C’est Sergey Romanovsky, davantage connu dans le répertoire rossinien (il a été à Lyon un Antenore remarqué dans Zelmira en 2015) et donizettien, qui incarne un Don Carlos subtil et touchant, dont les quelques difficultés initiales dans le haut-médium s’estompent rapidement, passant pour un signe de l’émotion du personnage lorsqu’il déclare sa flamme à son éphémère fiancée. D’une absolue fermeté dans l’affrontement avec Philippe, le chant sait aussi révéler les failles et les fêlures du personnage. Si la voix paraît ici moins puissante, elle est d’une souplesse et d’une clarté qui s’allient parfaitement au bronze patiné de Stéphane Degout, magistral marquis de Posa, dont l’élégance vocale n’a d’égale que la précision de sa diction et la justesse de son phrasé, qualités que rehausse un talent d’acteur consommé. Depuis le duo « Dieu, tu semas dans nos âmes » jusqu’au dernier dialogue précédant sa mort dans la prison de Carlos, la palette des inflexions se déploie, avec un sens aigu de l'art dramatique dans la grande scène avec Philippe II. Michele Pertusi est un monarque impressionnant, dont la basse profonde passe avec aisance de l’inflexible autorité au doute puis à la soumission à la volonté d’un Inquisiteur qui apparaît plus que jamais comme son double. Parfait dans la scène avec Posa, il excelle dans le duo avec Roberto Scandiuzzi qui, après avoir lui-même interprété plusieurs fois Philippe II, est ici un Grand Inquisiteur d'une parfaite noirceur vocale.

Le choix d’Ève-Maud Hubeaux pour la Princesse Éboli est excellent : clouée sur un fauteuil roulant – allusion sans doute à la disgrâce physique (mais pourquoi elle et pas Carlos ?) du modèle historique, qui était en fait borgne -, elle rayonne d’une énergie peu commune, alliant une prononciation parfaite à une projection idéale. La Chanson du voile, tout en constituant un sommet de virtuosité vocale, en devient presque effrayante, et l’air de l’acte IV, « Ô don fatal » tétanise l’auditoire. Ce superbe casting est complété pour les autres rôles par des interprètes de talent, notamment Patrick Bolleire en Moine et Jeanne Mendoche en Thibault.

Pour donner quasi intégralement la version prévue initialement par Verdi, avant les coupes rendues nécessaires lors de la création, se posait évidemment la question du ballet, dont une partie seulement été conservée. On se prend à penser qu’il aurait aussi bien pu être complètement omis. Peu compréhensible au sein d’une intrigue que la scénographie rendait par ailleurs parfaitement lisible, la chorégraphie de Ashley Wright propose une sorte de ballet d’ensemble grotesque, semi-dénudé, au cœur duquel quatre danseurs se livrent à des luttes et contorsions sous les éclaboussements d’une chute d’eau. Sans doute est-ce là le seul point faible d’un spectacle par ailleurs intelligemment conçu.

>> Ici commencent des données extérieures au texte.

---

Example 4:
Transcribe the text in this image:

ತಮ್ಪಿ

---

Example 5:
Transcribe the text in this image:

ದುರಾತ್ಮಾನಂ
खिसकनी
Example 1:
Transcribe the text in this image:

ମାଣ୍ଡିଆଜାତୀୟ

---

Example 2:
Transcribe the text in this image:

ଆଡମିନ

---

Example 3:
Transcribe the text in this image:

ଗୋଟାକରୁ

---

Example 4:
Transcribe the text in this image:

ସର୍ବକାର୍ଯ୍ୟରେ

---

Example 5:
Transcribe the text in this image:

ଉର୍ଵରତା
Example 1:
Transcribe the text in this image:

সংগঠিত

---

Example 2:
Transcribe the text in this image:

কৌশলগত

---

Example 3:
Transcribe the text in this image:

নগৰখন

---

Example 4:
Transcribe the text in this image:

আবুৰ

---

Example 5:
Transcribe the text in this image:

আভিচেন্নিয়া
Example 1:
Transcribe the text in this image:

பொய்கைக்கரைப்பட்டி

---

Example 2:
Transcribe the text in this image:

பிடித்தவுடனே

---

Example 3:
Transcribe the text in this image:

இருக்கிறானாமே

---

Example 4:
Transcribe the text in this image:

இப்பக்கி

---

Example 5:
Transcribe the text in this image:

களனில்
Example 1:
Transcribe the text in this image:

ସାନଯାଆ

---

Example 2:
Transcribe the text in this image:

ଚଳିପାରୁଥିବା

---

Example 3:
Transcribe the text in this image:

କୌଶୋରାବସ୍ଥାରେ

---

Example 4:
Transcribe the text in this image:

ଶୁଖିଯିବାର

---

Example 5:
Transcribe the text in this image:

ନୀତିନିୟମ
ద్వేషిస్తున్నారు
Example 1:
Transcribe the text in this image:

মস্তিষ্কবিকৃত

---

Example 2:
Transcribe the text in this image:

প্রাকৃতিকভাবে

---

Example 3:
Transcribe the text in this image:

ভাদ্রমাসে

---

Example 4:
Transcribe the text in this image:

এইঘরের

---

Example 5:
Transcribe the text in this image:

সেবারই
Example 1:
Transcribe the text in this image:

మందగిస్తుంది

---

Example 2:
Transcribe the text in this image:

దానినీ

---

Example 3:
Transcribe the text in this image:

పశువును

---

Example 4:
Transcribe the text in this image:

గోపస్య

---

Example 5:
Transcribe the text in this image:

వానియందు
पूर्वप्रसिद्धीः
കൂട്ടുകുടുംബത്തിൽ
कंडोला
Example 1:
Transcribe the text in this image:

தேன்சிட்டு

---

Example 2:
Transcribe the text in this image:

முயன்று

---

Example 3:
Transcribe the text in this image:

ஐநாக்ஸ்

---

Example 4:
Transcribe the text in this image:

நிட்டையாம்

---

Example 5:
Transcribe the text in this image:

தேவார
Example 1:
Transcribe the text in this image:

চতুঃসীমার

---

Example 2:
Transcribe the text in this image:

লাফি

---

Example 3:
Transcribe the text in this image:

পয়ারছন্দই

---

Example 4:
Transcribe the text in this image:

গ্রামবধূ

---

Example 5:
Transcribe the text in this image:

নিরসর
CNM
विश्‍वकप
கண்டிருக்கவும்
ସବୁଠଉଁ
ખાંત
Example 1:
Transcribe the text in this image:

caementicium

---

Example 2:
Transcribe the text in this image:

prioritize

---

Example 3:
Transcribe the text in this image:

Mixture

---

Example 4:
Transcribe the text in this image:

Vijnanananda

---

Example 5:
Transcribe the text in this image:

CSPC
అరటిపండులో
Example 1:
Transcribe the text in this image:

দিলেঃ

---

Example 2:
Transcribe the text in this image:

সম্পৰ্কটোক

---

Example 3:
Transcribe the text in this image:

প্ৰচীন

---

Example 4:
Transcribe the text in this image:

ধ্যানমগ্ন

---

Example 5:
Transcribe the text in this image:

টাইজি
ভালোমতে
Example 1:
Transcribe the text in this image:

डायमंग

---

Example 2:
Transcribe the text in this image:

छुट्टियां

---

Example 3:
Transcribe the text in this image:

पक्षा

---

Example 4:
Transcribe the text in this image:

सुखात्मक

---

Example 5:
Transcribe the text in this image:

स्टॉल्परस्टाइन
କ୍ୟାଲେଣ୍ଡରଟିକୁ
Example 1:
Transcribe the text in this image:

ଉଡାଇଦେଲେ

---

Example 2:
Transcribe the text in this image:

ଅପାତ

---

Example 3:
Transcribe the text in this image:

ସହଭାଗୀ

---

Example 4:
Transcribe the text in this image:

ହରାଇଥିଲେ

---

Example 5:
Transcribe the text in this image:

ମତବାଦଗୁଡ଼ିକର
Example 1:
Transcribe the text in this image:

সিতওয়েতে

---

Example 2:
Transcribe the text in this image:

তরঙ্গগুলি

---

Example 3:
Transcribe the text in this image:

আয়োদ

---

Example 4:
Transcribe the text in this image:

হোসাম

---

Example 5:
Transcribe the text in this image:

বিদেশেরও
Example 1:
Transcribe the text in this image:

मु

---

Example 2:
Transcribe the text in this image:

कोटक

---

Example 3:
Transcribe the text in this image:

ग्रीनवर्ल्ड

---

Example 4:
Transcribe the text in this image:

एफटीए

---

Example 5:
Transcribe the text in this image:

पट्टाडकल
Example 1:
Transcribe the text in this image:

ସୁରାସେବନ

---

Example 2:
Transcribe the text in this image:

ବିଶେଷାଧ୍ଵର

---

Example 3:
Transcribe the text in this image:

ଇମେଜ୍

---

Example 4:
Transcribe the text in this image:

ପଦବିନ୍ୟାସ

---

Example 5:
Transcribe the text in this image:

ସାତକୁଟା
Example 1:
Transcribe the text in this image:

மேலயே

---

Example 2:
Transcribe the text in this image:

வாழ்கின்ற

Car, alors que la veille, pour Macbeth, l’orchestre laissait une impression mitigée, voilà que dans Don Carlos chaque note semble avoir été étudiée, pesée, pensée. La direction de Daniele Rustioni, à la tête de l’Orchestre de l’Opéra national de Lyon, déploie des trésors de finesse, de subtilité, de poésie dans la recherche des couleurs, des nuances, des contrastes, créant des effets d’étrangeté, de mystère et de mélancolie, de rêverie rendant justice à l’originalité de la composition de Verdi en son temps. Incontestablement, pour ce festival 2018, l’Opéra de Lyon a tout misé sur ce Don Carlos, et c’est une réussite.